Mais qu’importe, je n’ entrebâillerai que juste un tout petit peu la porte et arriverai sûrement et facilement à chasser l’intrus sans qu’il se rendre compte de la façon dont j’étais vêtue, puisque je resterai derrière le battant. Puis une fois celui-ci parti, comme il ne faisait pas froid et qu’il faisait nuit je pourrai ainsi habillée aller fermer à clef mon portillon personne ne me verrait.

Je laissais tourner le DVD, me dirigeais vers la porte, tournais le clef et l’entrebâillais légèrement.

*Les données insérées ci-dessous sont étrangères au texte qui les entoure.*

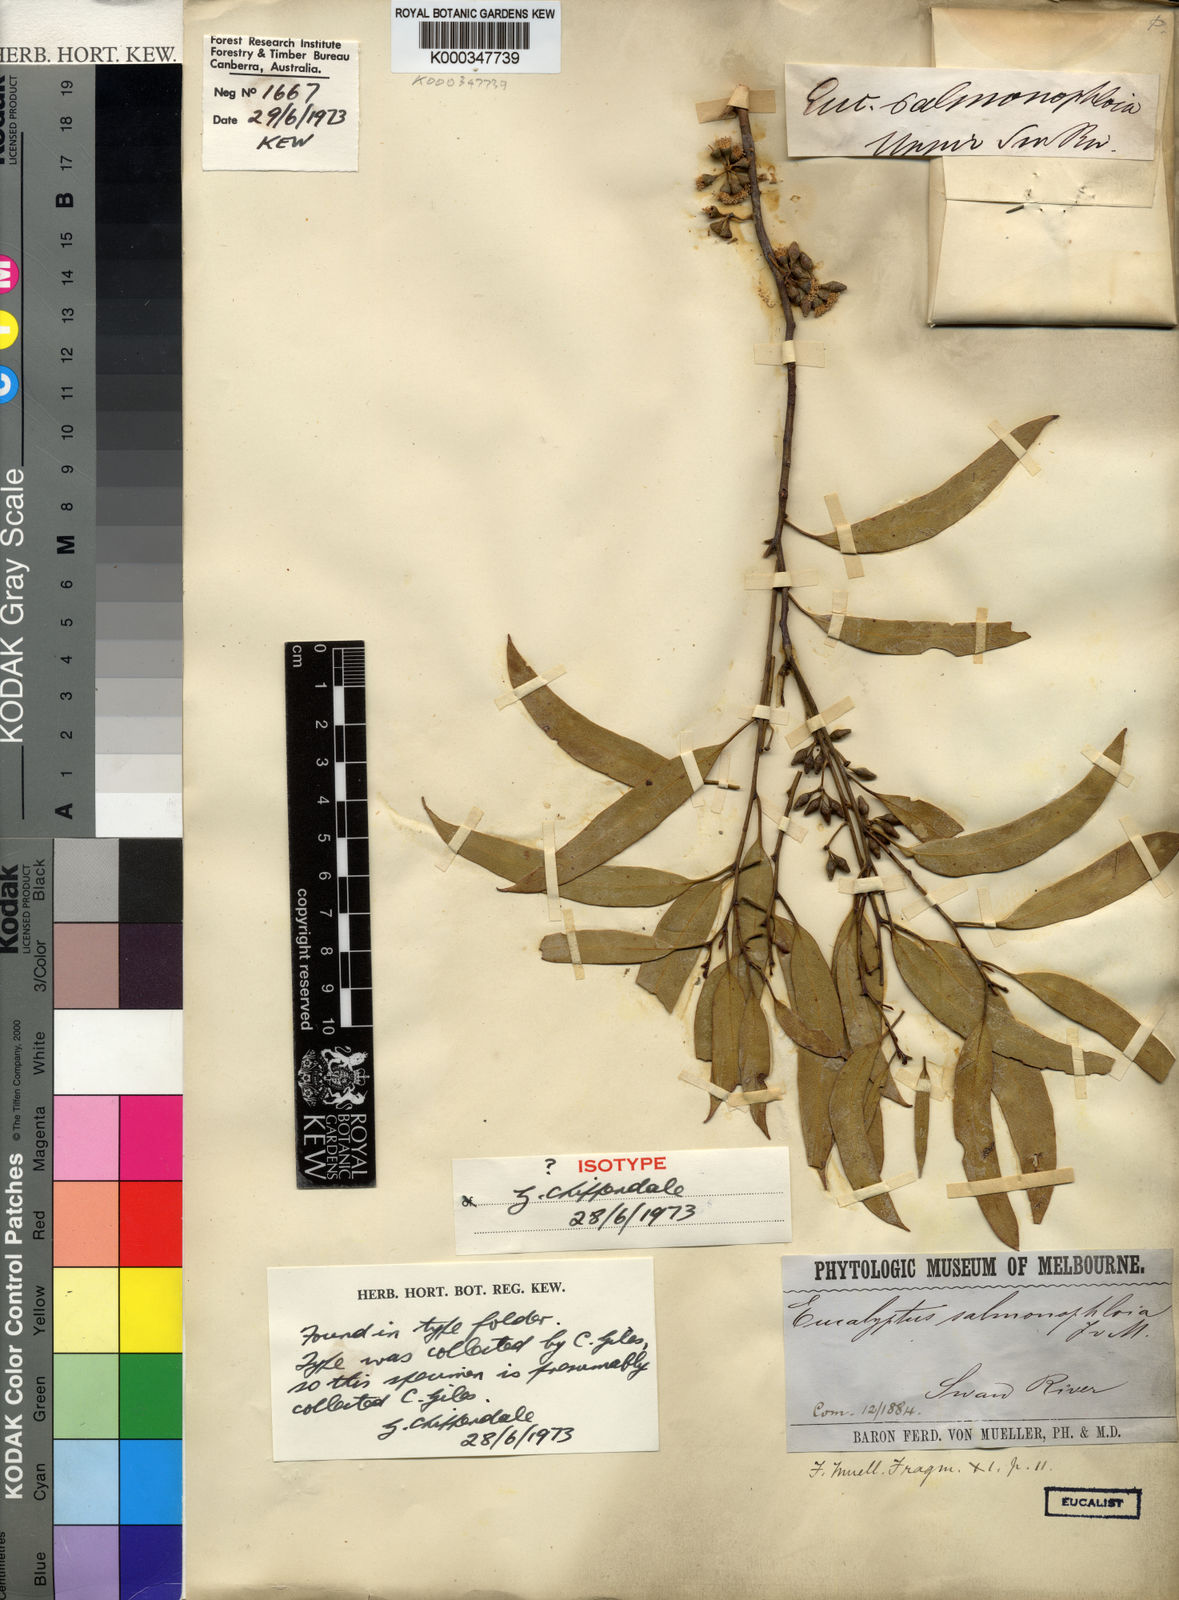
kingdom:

J’allais demander qui était là, mais je n’en eu pas le temps. Je sentis un pied qui s’intercalait dans l’interstice, et une poussée me fit reculer d’un bon mètre et la porte s’ouvrit en grand. Un immense noir se tenait devant moi. J’eus un hoquet de peur et de surprise. Rapidement, il referma la porte et donna, un tour de clef, il marmonna que si je ne criais pas, tout se passerait bien. Je n’étais pas rassurée. Tandis qu’il me faisait à nouveau face, je l’examinais. Sa peau était vraiment noire et brillait à la lumière, il avait le crane rasé, il mesurait plus d’un mètre quatre vingt. Il était vraiment costaud, ses mains étaient énormes, une chemise ouverte sur un torse puissant et un jean l’habillaient. C’était une coïncidence, mais il ressemblait à mon acteur préféré. Je m’aperçus qu’il me fixait avec étonnement, ne s’attendant pas à se retrouver en face d’une telle vision de rêve.

Sous la lumière crue du plafonnier du couloir, mon déshabillé et ma nuisette ne cachaient pas grand chose de mon corps et laissaient apparaître en transparence soutien gorge, bas et porte-jarretelles.

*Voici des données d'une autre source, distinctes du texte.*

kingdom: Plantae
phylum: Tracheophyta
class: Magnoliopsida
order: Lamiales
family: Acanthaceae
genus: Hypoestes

En se rétrécissant les yeux du grand noir m’examinèrent des pieds à la tête. Il me répéta que si je ne criais pas, tout se passerait bien. Au regard qu’il venait de me lancer, je compris qu’il ne me ferait pas de mal. Je me dis qu’effectivement, je ne crierai pas.

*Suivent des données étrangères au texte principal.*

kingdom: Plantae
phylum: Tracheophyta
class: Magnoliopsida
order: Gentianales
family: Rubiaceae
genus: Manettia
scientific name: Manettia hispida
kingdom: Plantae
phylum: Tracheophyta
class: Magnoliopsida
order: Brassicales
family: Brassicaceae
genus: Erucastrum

Mon fantasme le plus secret allait-il se réaliser ? Me faire prendre par un noir au sexe énorme… La vision de mon corps blanc enlacé par ce grand noir couleur anthracite, le contraste noir sur blanc m’excitait au plus haut point. Avec le vieux des légumes, je n’avais satisfait que la moitié de mon désir, mais il manquait la couleur et, un tout peu petit peu de grosseur supplémentaire au sexe du vieux paysan sadique m’aurait bien plu, mais l’expérience avait été concluante.

Le noir toujours éberlué, scrutait maintenant chaque partie de mon corps avec insistance, je voyais que son regard se portait à tour de rôle de mes seins à mon sexe que l’entrebâillement de la fermeture du déshabillé laissait offert à ses regards, car ce n’était pas la transparence de la nuisette qui cachait quoi que ce soit.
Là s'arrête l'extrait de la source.